Wednesday, May 11, 2016

The Challenge of Peacemaking

Cross for the "Kiss of Peace"
"Blessed are the peacemakers, for they will be called children of God" (Matthew 5:9).

How can I be a "peacemaker"? This is a question that I bring before the Lord in my heart, especially in these days. How does this question affect my thoughts, my writing, my relationship with my neighbor?

I know that being a peacemaker does not mean avoiding all human conflict. If we don't engage seriously and deeply the character and the root causes of conflicts between people, we cannot possibly understand what is broken, where forgiveness and healing are needed, where people need to be challenged to convert and change their lives, where restitution is due and also where generosity and sacrifice can be transforming.

There is no peacemaking without realism. A Christian realism (the only fully adequate, "integral" realism) sheds the light of the Gospel on a world of people who can be changed by Jesus, but who also continue to be "on the way," traveling the journeys of their lives from many (often mysterious) places; people who remain weak and confused about many things, and still thwarted by evil and deception. This is true of all human beings in this world. This is true of Christians. This is true of me.

When we join together to work for "peace in the world," we must not think that somehow we can bring about a utopia, a permanent end to all human conflict. This kind of "World Peace" is at best a dream or an abstraction, and at worst a sinister ideology masked by idealism, but that really seeks to impose a depersonalizing control that crushes human freedom, making "peace" by making everyone slaves or corpses.

Ultimate peace will come only at the fulfillment of all things. We await in hope the glory of the New Jerusalem from on high, a new creation. As long as the present age endures, however, there will be evil in the world, and with it the ongoing task of overcoming evil with good.

Still, here and now we desire peace, work for peace, pray for peace--at least as much peace in as many places as frail human nature will bear. Not the abstract utopia of a peace that would bring the drama of history and freedom to an end. But real peace among real people, in real circumstances, for a certain time (precious time) --this is within the reach of human efforts aided by the God of peace.

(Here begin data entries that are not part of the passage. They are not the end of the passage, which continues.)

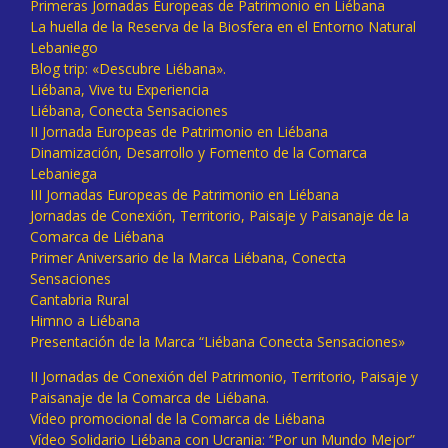
Primeras Jornadas Europeas de Patrimonio en Liébana
La huella de la Reserva de la Biosfera en el Entorno Natural
Lebaniego
Blog trip: «Descubre Liébana».
Liébana, Vive tu Experiencia
Liébana, Conecta Sensaciones
II Jornada Europeas de Patrimonio en Liébana
Dinamización, Desarrollo y Fomento de la Comarca
Lebaniega
III Jornadas Europeas de Patrimonio en Liébana
Jornadas de Conexión, Territorio, Paisaje y Paisanaje de la
Comarca de Liébana
Primer Aniversario de la Marca Liébana, Conecta
Sensaciones
Cantabria Rural
Himno a Liébana
Presentación de la Marca “Liébana Conecta Sensaciones»
II Jornadas de Conexión del Patrimonio, Territorio, Paisaje y
Paisanaje de la Comarca de Liébana.
Vídeo promocional de la Comarca de Liébana
Vídeo Solidario Liébana con Ucrania: “Por un Mundo Mejor”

Another beatitude contains the key to our task of being peacemakers in the present time: Blessed are the merciful, for they shall obtain mercy.

Mercy is the key to peace.

Peace with God, which is where it all begins. Peace within the family, in the parish, in the community, in work relationships, on the Internet...Peace in my world. Peace can radiate out from me, if I am a man of mercy, if I do the works of mercy.

What does this mean? It means a whole new way of looking at human weakness, human frailty, human failure, in myself and in those I encounter. The weakness of others, the faults of others, the capacity that others have to cause us pain by their failures and above all in their actions toward us--all of these things give birth to conflict, estrangement, and separations. They wound and break relationships. They divide us. They take root and establish the foundations of rivalry and the partisan spirit that so often afflicts our common endeavors.

Mercy changes everything. Mercy sees the weakness in others as a possibility to help, to give, to forgive, perhaps to endure through love. Mercy gives "space" to the other person for growth in love; mercy gives encouragement, extends empathy, seeks to build up--always--unity in truth and love. Sometimes, mercy must have the courage to fight, to break down resistance, to seek out those who are lost--but mercy never fights against the person; it always fights for the person, for their true good and against what hinders it.

Mercy seeks, especially in the face of human weakness and failure, for the constructive possibilities of love, of rebuilding what is human, of healing. Mercy is love's response to weakness, indifference, and even rejection. It does not take offense. It keeps on loving. It loves more.

But I cannot be merciful by my own power. I have received, and continue to receive, mercy from God. He is healing me, and it is only through Him that I can hope to be an instrument of mercy to others. It is only through Him that I will find the courage to suffer that weakness and failure in others and in myself that remains, for as long as it remains.

This is what builds peace: persons, families, communities, environments where mercy is given and received. This is the hope of peoples and nations: forgiving and moving forward, bearing one another's burdens, working together toward a common goal. Solidarity. Mercy. Even on the political level, the Christian proposal is the only reasonable and practical hope for human community: a "politics of mercy."

All mercy flows from the Cross, where Jesus responds to all our violence and all our resistance by enduring it in His own body and giving it back to us as a gift of love.

Let us begin by opening our hearts to receive this Gift.